Left-leaning economists think it’s stupid

“In a political system beset by many stupid and destructive institutions, the statutory limit on federal debt might be the worst,” wrote Josh Bivens, chief economist at the Economic Policy Institute, also in 2021.

“When the limit is reached, it forces Congress to reaffirm its willingness to spend what it is already legally obligated to spend,” the progressive economist Stephanie Kelton, a professor at Sony Brook University, wrote in 2023. (Emphasis hers.) She supports the idea that deficits and debt should not alarm Americans.

“My view on the debt ceiling is in no way dependent on which party is in power,” Kelton told me in an email Thursday, arguing that Democratic lawmakers who disagreed when she said Trump is right about the debt ceiling might like the idea of keeping the debt ceiling as their own piece of leverage in the coming debate over tax cuts.

Lawyers have said it can be ignored

This is a minority view, but the Cornell law professor Robert Hockett explained his theory to me in 2023 that a 1974 law actually nullified the need for the debt limit.

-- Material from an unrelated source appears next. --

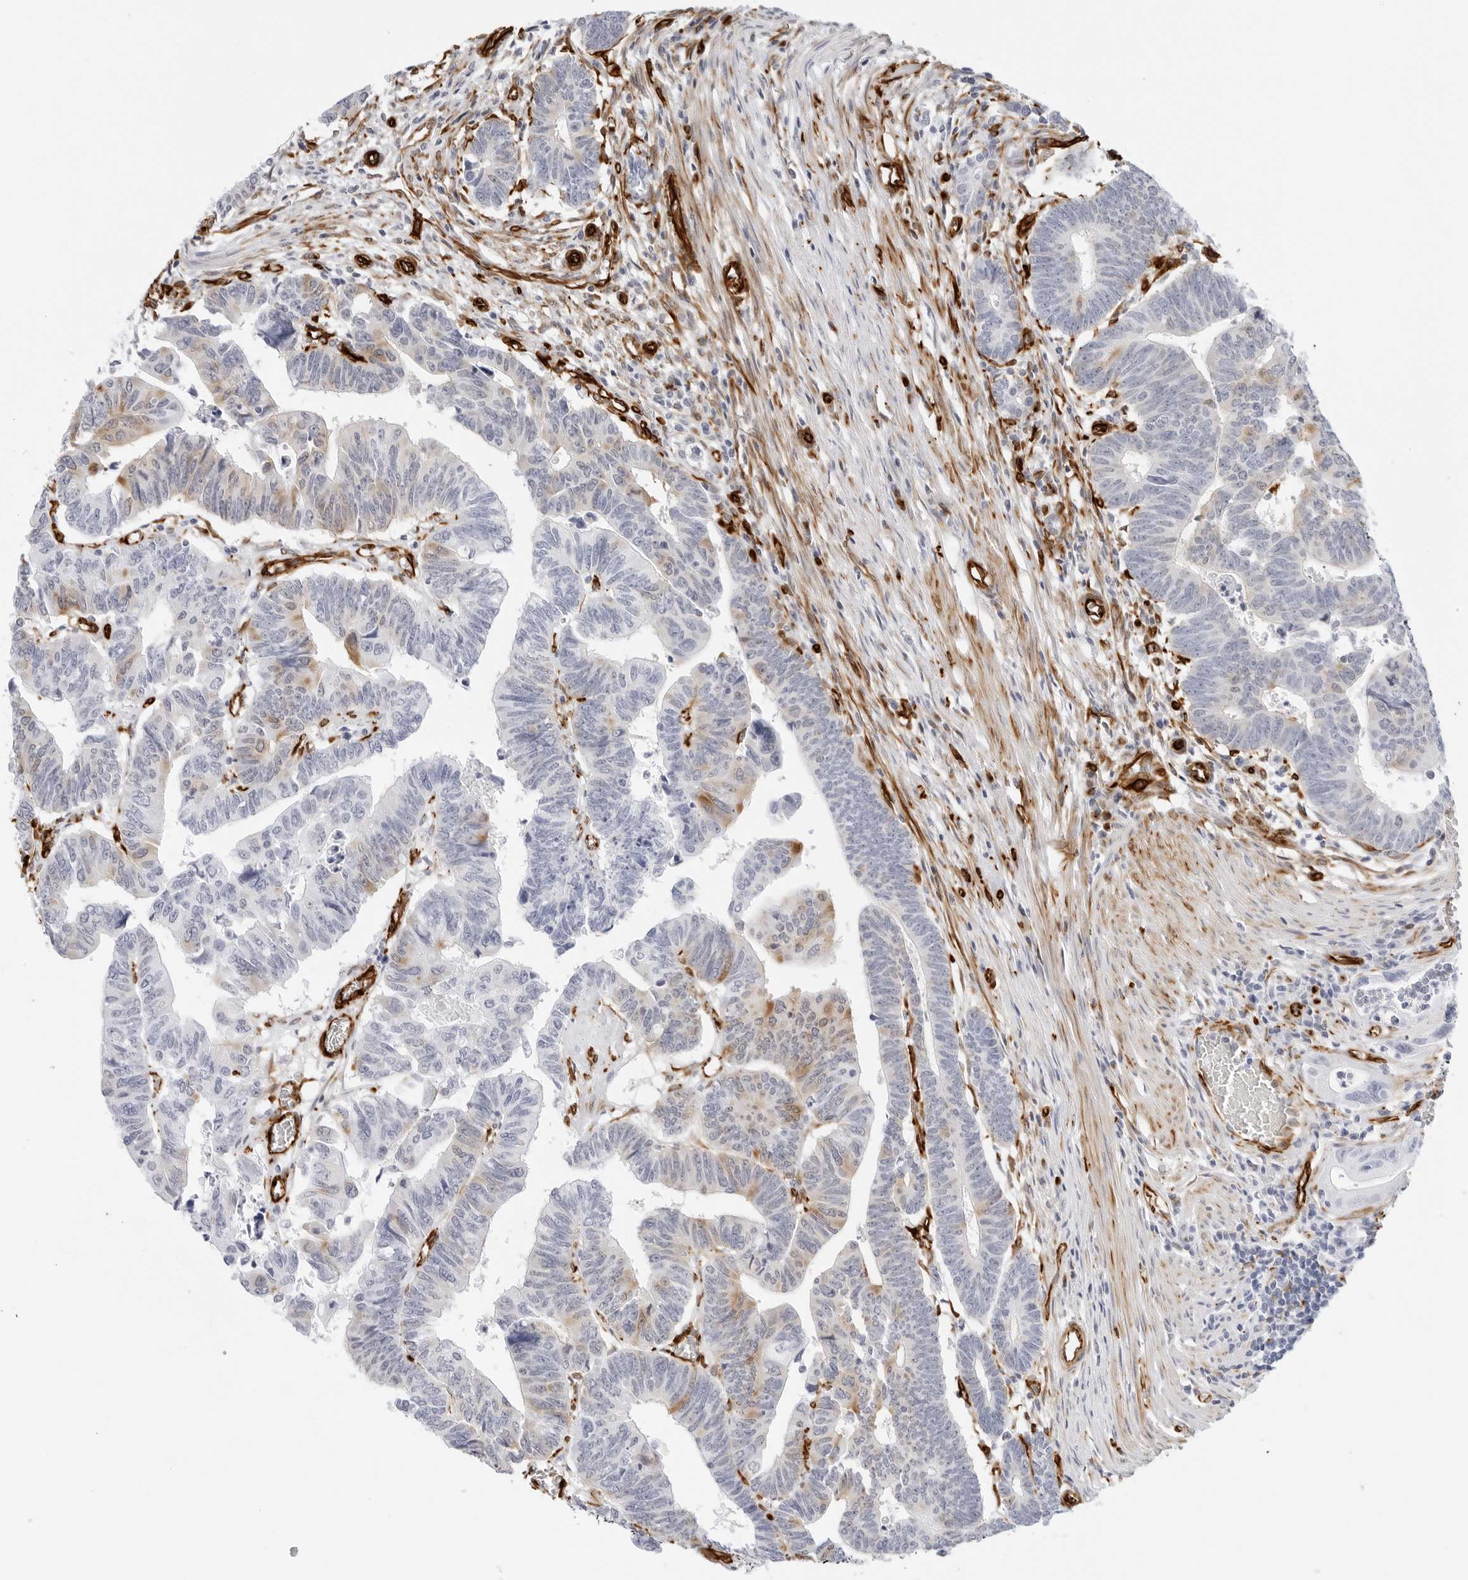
{"staining": {"intensity": "weak", "quantity": "<25%", "location": "cytoplasmic/membranous"}, "tissue": "colorectal cancer", "cell_type": "Tumor cells", "image_type": "cancer", "snomed": [{"axis": "morphology", "description": "Adenocarcinoma, NOS"}, {"axis": "topography", "description": "Rectum"}], "caption": "High power microscopy image of an IHC image of colorectal adenocarcinoma, revealing no significant staining in tumor cells. Brightfield microscopy of immunohistochemistry (IHC) stained with DAB (brown) and hematoxylin (blue), captured at high magnification.", "gene": "NES", "patient": {"sex": "female", "age": 65}}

He thought Biden should have challenged the debt ceiling in court. Biden didn’t.

Progressives have dreamed about ending it

Just this month, a group of 17 Democrats led by Sen. Brian Schatz of Hawaii re-introduced a bill to permanently repeal the debt ceiling.

If you’ve heard about the idea of the Treasury Department issuing trillion-dollar coins, that’s to deal with debt. Others have argued a president could exert authority under the 14th Amendment, which says the “validity of the public debt, authorized by law… shall not be questioned.”

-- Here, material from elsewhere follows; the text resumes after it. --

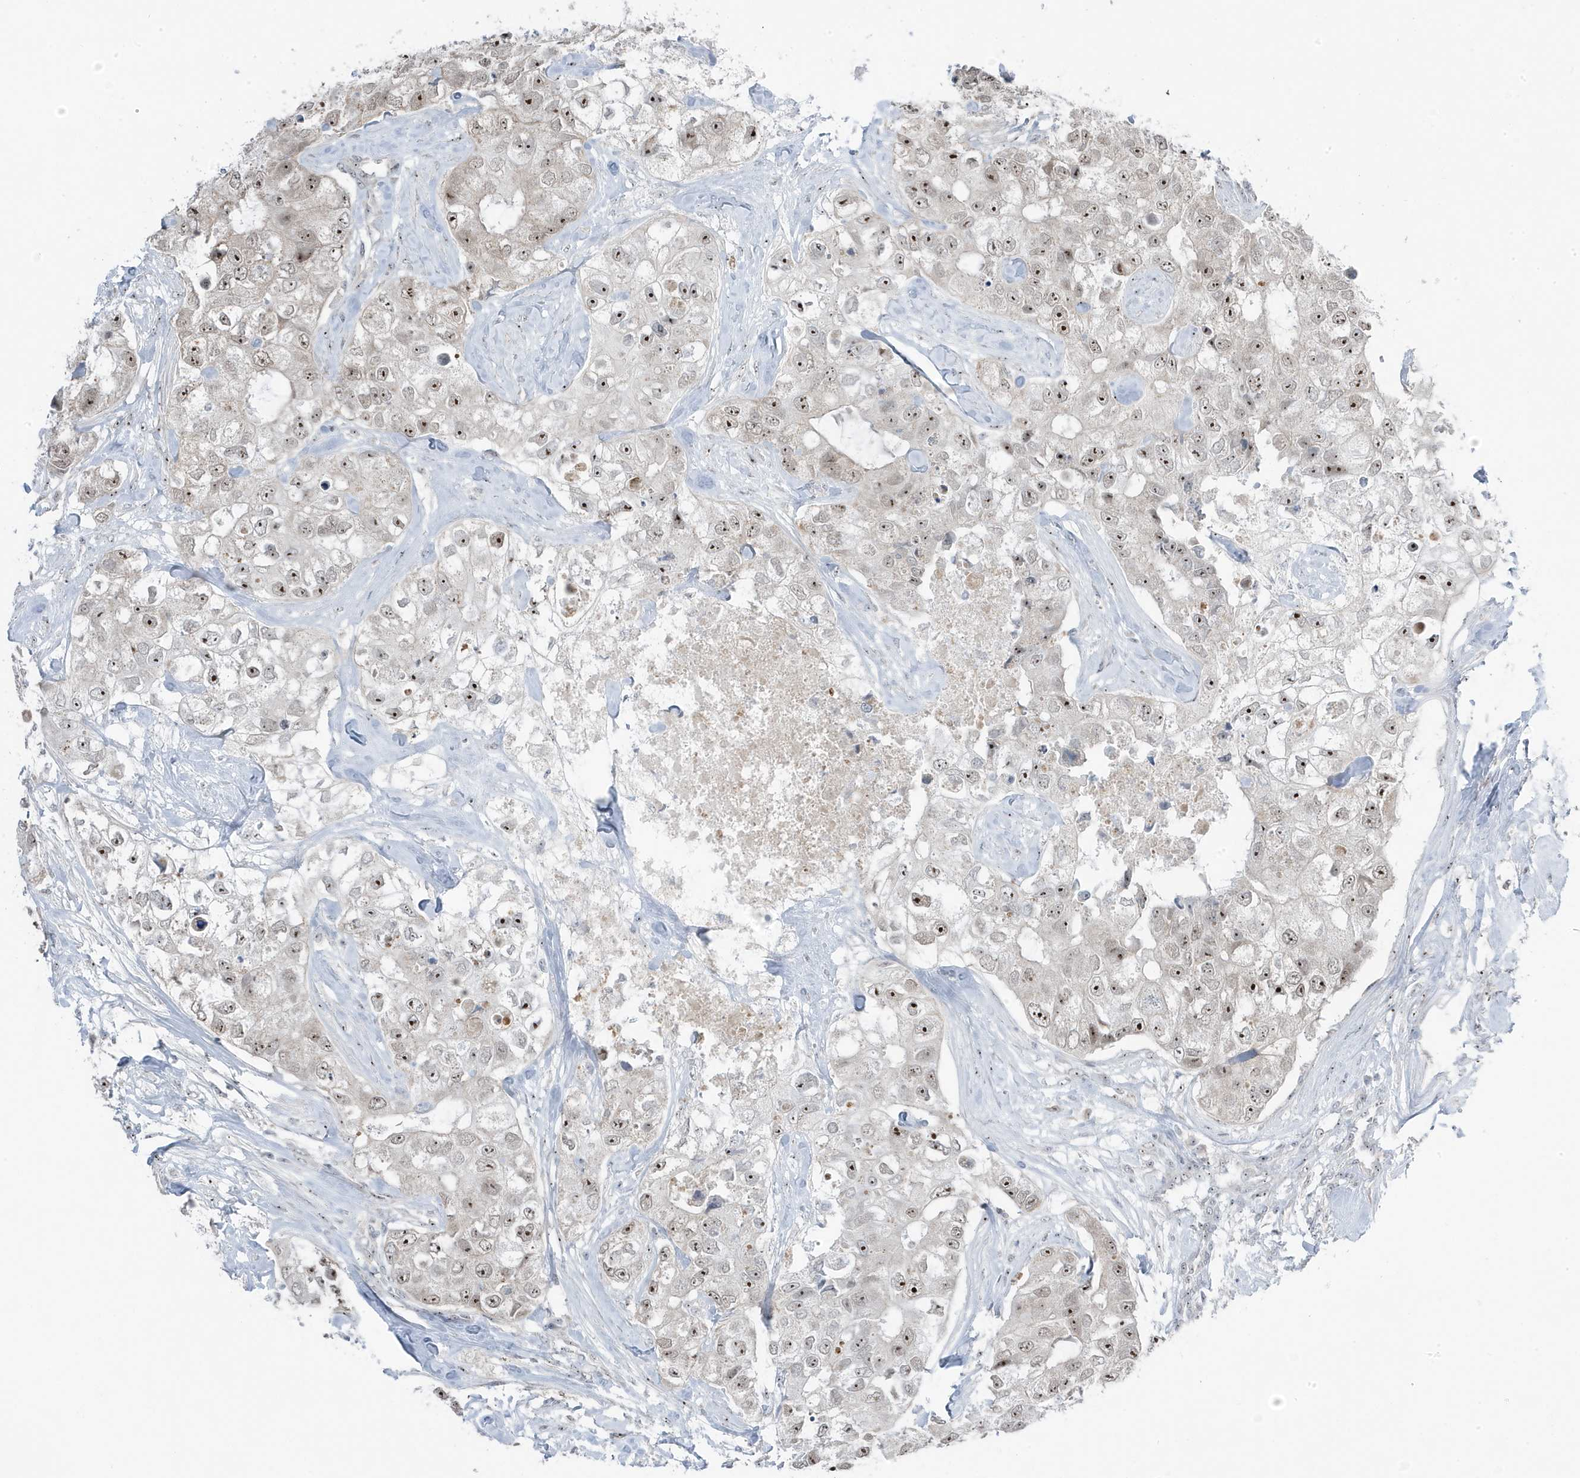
{"staining": {"intensity": "strong", "quantity": ">75%", "location": "nuclear"}, "tissue": "breast cancer", "cell_type": "Tumor cells", "image_type": "cancer", "snomed": [{"axis": "morphology", "description": "Duct carcinoma"}, {"axis": "topography", "description": "Breast"}], "caption": "Protein staining of intraductal carcinoma (breast) tissue reveals strong nuclear staining in approximately >75% of tumor cells.", "gene": "TSEN15", "patient": {"sex": "female", "age": 62}}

The point here is that if Trump were serious about actually getting rid of the debt ceiling, he’d end up fighting more Republicans than Democrats.

Republicans like the leverage

The biggest standoffs over the debt ceiling have occurred when Democratic presidents faced Republican majorities in Congress. In ‘90s, it was President Bill Clinton vs. House Speaker Newt Gingrich. In ‘10s, it was President Barack Obama vs. House Speaker John Boehner. In 2023, it was President Joe Biden vs. House Speaker Kevin McCarthy. That’s still currently the situation in Washington, DC, but the Biden administration has not featured publicly in this brewing debate.